= PROBLEM =
Reproduce every line of the records below verbatim, without changing anything.

Saved entries:
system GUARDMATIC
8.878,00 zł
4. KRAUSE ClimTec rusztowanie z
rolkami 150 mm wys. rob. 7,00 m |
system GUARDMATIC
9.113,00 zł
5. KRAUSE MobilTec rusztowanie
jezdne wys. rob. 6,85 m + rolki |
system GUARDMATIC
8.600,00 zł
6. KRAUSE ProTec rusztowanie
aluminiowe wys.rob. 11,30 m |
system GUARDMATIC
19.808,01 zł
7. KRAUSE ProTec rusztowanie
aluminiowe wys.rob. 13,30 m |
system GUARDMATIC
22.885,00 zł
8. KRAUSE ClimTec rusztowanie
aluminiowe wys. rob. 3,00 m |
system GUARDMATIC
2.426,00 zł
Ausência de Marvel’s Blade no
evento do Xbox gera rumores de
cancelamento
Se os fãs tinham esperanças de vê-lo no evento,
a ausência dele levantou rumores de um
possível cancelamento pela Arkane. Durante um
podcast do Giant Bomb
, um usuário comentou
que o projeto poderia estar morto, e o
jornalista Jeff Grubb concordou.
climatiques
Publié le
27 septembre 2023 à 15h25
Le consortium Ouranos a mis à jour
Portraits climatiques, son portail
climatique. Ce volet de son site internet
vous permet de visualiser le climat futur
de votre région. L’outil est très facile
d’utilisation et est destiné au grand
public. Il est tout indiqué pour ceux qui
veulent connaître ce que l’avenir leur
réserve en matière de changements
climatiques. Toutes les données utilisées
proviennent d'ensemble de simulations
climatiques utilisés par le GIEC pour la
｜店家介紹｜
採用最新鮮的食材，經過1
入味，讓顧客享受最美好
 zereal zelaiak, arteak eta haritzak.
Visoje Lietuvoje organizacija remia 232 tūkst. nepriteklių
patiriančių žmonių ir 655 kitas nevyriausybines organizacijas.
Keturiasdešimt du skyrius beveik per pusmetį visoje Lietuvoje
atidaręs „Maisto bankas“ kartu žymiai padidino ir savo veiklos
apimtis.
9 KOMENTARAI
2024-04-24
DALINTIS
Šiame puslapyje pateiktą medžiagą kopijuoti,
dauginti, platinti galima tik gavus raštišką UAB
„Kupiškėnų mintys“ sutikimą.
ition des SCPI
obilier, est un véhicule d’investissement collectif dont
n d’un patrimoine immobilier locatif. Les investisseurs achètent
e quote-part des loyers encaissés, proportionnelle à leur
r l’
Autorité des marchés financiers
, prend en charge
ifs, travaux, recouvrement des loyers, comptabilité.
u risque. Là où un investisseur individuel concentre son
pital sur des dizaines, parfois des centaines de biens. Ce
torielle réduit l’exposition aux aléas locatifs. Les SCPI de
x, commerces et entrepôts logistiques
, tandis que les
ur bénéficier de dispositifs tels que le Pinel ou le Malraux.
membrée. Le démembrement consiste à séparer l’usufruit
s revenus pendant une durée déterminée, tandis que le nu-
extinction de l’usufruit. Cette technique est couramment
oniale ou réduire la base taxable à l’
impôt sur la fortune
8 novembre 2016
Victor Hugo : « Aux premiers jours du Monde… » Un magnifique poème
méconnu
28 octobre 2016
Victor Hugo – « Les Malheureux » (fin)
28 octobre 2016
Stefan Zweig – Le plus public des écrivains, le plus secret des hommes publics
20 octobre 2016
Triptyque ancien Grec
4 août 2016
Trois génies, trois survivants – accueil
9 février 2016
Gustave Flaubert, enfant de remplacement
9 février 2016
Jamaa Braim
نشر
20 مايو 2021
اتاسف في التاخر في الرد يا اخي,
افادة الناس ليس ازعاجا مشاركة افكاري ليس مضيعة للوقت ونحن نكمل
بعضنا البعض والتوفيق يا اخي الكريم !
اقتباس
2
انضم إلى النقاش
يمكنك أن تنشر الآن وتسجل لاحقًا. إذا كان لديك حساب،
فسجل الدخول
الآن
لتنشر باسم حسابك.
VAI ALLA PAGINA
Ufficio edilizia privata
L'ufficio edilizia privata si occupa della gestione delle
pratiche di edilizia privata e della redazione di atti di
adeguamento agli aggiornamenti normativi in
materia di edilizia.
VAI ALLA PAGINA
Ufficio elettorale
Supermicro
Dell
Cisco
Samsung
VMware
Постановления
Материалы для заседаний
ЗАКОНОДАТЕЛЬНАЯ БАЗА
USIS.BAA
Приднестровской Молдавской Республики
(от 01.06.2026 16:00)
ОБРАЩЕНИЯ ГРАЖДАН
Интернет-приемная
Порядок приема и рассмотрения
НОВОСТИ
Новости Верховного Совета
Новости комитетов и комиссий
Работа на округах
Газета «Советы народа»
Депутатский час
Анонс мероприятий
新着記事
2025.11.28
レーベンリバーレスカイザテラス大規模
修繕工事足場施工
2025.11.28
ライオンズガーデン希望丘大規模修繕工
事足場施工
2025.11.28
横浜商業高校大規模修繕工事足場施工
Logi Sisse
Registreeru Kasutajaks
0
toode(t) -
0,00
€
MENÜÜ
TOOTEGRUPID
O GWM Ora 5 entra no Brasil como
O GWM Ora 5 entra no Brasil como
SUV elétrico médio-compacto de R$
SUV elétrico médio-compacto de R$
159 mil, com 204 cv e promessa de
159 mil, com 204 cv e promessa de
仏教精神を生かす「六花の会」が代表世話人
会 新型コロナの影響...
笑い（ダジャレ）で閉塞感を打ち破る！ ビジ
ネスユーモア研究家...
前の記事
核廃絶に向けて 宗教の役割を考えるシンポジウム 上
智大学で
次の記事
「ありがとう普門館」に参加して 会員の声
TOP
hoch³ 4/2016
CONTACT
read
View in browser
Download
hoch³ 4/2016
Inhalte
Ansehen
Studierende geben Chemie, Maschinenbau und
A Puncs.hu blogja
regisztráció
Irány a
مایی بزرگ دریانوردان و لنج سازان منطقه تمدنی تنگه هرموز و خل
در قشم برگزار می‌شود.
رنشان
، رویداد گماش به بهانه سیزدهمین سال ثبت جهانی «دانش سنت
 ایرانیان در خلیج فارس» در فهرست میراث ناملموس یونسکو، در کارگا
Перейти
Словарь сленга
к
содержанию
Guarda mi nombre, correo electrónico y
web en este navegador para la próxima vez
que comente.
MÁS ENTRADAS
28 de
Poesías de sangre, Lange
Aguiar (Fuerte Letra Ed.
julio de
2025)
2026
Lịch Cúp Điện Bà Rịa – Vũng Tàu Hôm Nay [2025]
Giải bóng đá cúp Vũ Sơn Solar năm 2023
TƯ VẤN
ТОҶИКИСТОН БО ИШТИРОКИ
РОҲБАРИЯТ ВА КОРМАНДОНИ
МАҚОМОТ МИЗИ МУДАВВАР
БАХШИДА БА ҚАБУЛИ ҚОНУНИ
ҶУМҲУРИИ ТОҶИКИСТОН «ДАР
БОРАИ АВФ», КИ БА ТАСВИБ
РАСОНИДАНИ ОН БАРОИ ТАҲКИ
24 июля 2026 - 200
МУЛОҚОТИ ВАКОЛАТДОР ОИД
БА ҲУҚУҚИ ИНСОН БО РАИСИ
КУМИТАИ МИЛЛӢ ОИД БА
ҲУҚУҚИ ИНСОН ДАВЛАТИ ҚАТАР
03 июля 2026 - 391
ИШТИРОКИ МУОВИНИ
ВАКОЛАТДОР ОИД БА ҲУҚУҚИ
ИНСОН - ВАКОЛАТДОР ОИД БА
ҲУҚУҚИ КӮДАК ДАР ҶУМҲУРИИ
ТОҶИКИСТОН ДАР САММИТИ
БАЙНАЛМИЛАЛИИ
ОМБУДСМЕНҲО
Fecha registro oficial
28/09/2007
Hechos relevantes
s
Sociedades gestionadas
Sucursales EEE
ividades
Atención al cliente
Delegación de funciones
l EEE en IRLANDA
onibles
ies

= TASK RESULT =
system GUARDMATIC
8.878,00 zł
4. KRAUSE ClimTec rusztowanie z
rolkami 150 mm wys. rob. 7,00 m |
system GUARDMATIC
9.113,00 zł
5. KRAUSE MobilTec rusztowanie
jezdne wys. rob. 6,85 m + rolki |
system GUARDMATIC
8.600,00 zł
6. KRAUSE ProTec rusztowanie
aluminiowe wys.rob. 11,30 m |
system GUARDMATIC
19.808,01 zł
7. KRAUSE ProTec rusztowanie
aluminiowe wys.rob. 13,30 m |
system GUARDMATIC
22.885,00 zł
8. KRAUSE ClimTec rusztowanie
aluminiowe wys. rob. 3,00 m |
system GUARDMATIC
2.426,00 zł
Ausência de Marvel’s Blade no
evento do Xbox gera rumores de
cancelamento
Se os fãs tinham esperanças de vê-lo no evento,
a ausência dele levantou rumores de um
possível cancelamento pela Arkane. Durante um
podcast do Giant Bomb
, um usuário comentou
que o projeto poderia estar morto, e o
jornalista Jeff Grubb concordou.
climatiques
Publié le
27 septembre 2023 à 15h25
Le consortium Ouranos a mis à jour
Portraits climatiques, son portail
climatique. Ce volet de son site internet
vous permet de visualiser le climat futur
de votre région. L’outil est très facile
d’utilisation et est destiné au grand
public. Il est tout indiqué pour ceux qui
veulent connaître ce que l’avenir leur
réserve en matière de changements
climatiques. Toutes les données utilisées
proviennent d'ensemble de simulations
climatiques utilisés par le GIEC pour la
｜店家介紹｜
採用最新鮮的食材，經過1
入味，讓顧客享受最美好
 zereal zelaiak, arteak eta haritzak.
Visoje Lietuvoje organizacija remia 232 tūkst. nepriteklių
patiriančių žmonių ir 655 kitas nevyriausybines organizacijas.
Keturiasdešimt du skyrius beveik per pusmetį visoje Lietuvoje
atidaręs „Maisto bankas“ kartu žymiai padidino ir savo veiklos
apimtis.
9 KOMENTARAI
2024-04-24
DALINTIS
Šiame puslapyje pateiktą medžiagą kopijuoti,
dauginti, platinti galima tik gavus raštišką UAB
„Kupiškėnų mintys“ sutikimą.
ition des SCPI
obilier, est un véhicule d’investissement collectif dont
n d’un patrimoine immobilier locatif. Les investisseurs achètent
e quote-part des loyers encaissés, proportionnelle à leur
r l’
Autorité des marchés financiers
, prend en charge
ifs, travaux, recouvrement des loyers, comptabilité.
u risque. Là où un investisseur individuel concentre son
pital sur des dizaines, parfois des centaines de biens. Ce
torielle réduit l’exposition aux aléas locatifs. Les SCPI de
x, commerces et entrepôts logistiques
, tandis que les
ur bénéficier de dispositifs tels que le Pinel ou le Malraux.
membrée. Le démembrement consiste à séparer l’usufruit
s revenus pendant une durée déterminée, tandis que le nu-
extinction de l’usufruit. Cette technique est couramment
oniale ou réduire la base taxable à l’
impôt sur la fortune
8 novembre 2016
Victor Hugo : « Aux premiers jours du Monde… » Un magnifique poème
méconnu
28 octobre 2016
Victor Hugo – « Les Malheureux » (fin)
28 octobre 2016
Stefan Zweig – Le plus public des écrivains, le plus secret des hommes publics
20 octobre 2016
Triptyque ancien Grec
4 août 2016
Trois génies, trois survivants – accueil
9 février 2016
Gustave Flaubert, enfant de remplacement
9 février 2016
Jamaa Braim
نشر
20 مايو 2021
اتاسف في التاخر في الرد يا اخي,
افادة الناس ليس ازعاجا مشاركة افكاري ليس مضيعة للوقت ونحن نكمل
بعضنا البعض والتوفيق يا اخي الكريم !
اقتباس
2
انضم إلى النقاش
يمكنك أن تنشر الآن وتسجل لاحقًا. إذا كان لديك حساب،
فسجل الدخول
الآن
لتنشر باسم حسابك.
VAI ALLA PAGINA
Ufficio edilizia privata
L'ufficio edilizia privata si occupa della gestione delle
pratiche di edilizia privata e della redazione di atti di
adeguamento agli aggiornamenti normativi in
materia di edilizia.
VAI ALLA PAGINA
Ufficio elettorale
Supermicro
Dell
Cisco
Samsung
VMware
Постановления
Материалы для заседаний
ЗАКОНОДАТЕЛЬНАЯ БАЗА
USIS.BAA
Приднестровской Молдавской Республики
(от 01.06.2026 16:00)
ОБРАЩЕНИЯ ГРАЖДАН
Интернет-приемная
Порядок приема и рассмотрения
НОВОСТИ
Новости Верховного Совета
Новости комитетов и комиссий
Работа на округах
Газета «Советы народа»
Депутатский час
Анонс мероприятий
新着記事
2025.11.28
レーベンリバーレスカイザテラス大規模
修繕工事足場施工
2025.11.28
ライオンズガーデン希望丘大規模修繕工
事足場施工
2025.11.28
横浜商業高校大規模修繕工事足場施工
Logi Sisse
Registreeru Kasutajaks
0
toode(t) -
0,00
€
MENÜÜ
TOOTEGRUPID
O GWM Ora 5 entra no Brasil como
O GWM Ora 5 entra no Brasil como
SUV elétrico médio-compacto de R$
SUV elétrico médio-compacto de R$
159 mil, com 204 cv e promessa de
159 mil, com 204 cv e promessa de
仏教精神を生かす「六花の会」が代表世話人
会 新型コロナの影響...
笑い（ダジャレ）で閉塞感を打ち破る！ ビジ
ネスユーモア研究家...
前の記事
核廃絶に向けて 宗教の役割を考えるシンポジウム 上
智大学で
次の記事
「ありがとう普門館」に参加して 会員の声
TOP
hoch³ 4/2016
CONTACT
read
View in browser
Download
hoch³ 4/2016
Inhalte
Ansehen
Studierende geben Chemie, Maschinenbau und
A Puncs.hu blogja
regisztráció
Irány a
مایی بزرگ دریانوردان و لنج سازان منطقه تمدنی تنگه هرموز و خل
در قشم برگزار می‌شود.
رنشان
، رویداد گماش به بهانه سیزدهمین سال ثبت جهانی «دانش سنت
 ایرانیان در خلیج فارس» در فهرست میراث ناملموس یونسکو، در کارگا
Перейти
Словарь сленга
к
содержанию
Guarda mi nombre, correo electrónico y
web en este navegador para la próxima vez
que comente.
MÁS ENTRADAS
28 de
Poesías de sangre, Lange
Aguiar (Fuerte Letra Ed.
julio de
2025)
2026
Lịch Cúp Điện Bà Rịa – Vũng Tàu Hôm Nay [2025]
Giải bóng đá cúp Vũ Sơn Solar năm 2023
TƯ VẤN
ТОҶИКИСТОН БО ИШТИРОКИ
РОҲБАРИЯТ ВА КОРМАНДОНИ
МАҚОМОТ МИЗИ МУДАВВАР
БАХШИДА БА ҚАБУЛИ ҚОНУНИ
ҶУМҲУРИИ ТОҶИКИСТОН «ДАР
БОРАИ АВФ», КИ БА ТАСВИБ
РАСОНИДАНИ ОН БАРОИ ТАҲКИ
24 июля 2026 - 200
МУЛОҚОТИ ВАКОЛАТДОР ОИД
БА ҲУҚУҚИ ИНСОН БО РАИСИ
КУМИТАИ МИЛЛӢ ОИД БА
ҲУҚУҚИ ИНСОН ДАВЛАТИ ҚАТАР
03 июля 2026 - 391
ИШТИРОКИ МУОВИНИ
ВАКОЛАТДОР ОИД БА ҲУҚУҚИ
ИНСОН - ВАКОЛАТДОР ОИД БА
ҲУҚУҚИ КӮДАК ДАР ҶУМҲУРИИ
ТОҶИКИСТОН ДАР САММИТИ
БАЙНАЛМИЛАЛИИ
ОМБУДСМЕНҲО
Fecha registro oficial
28/09/2007
Hechos relevantes
s
Sociedades gestionadas
Sucursales EEE
ividades
Atención al cliente
Delegación de funciones
l EEE en IRLANDA
onibles
ies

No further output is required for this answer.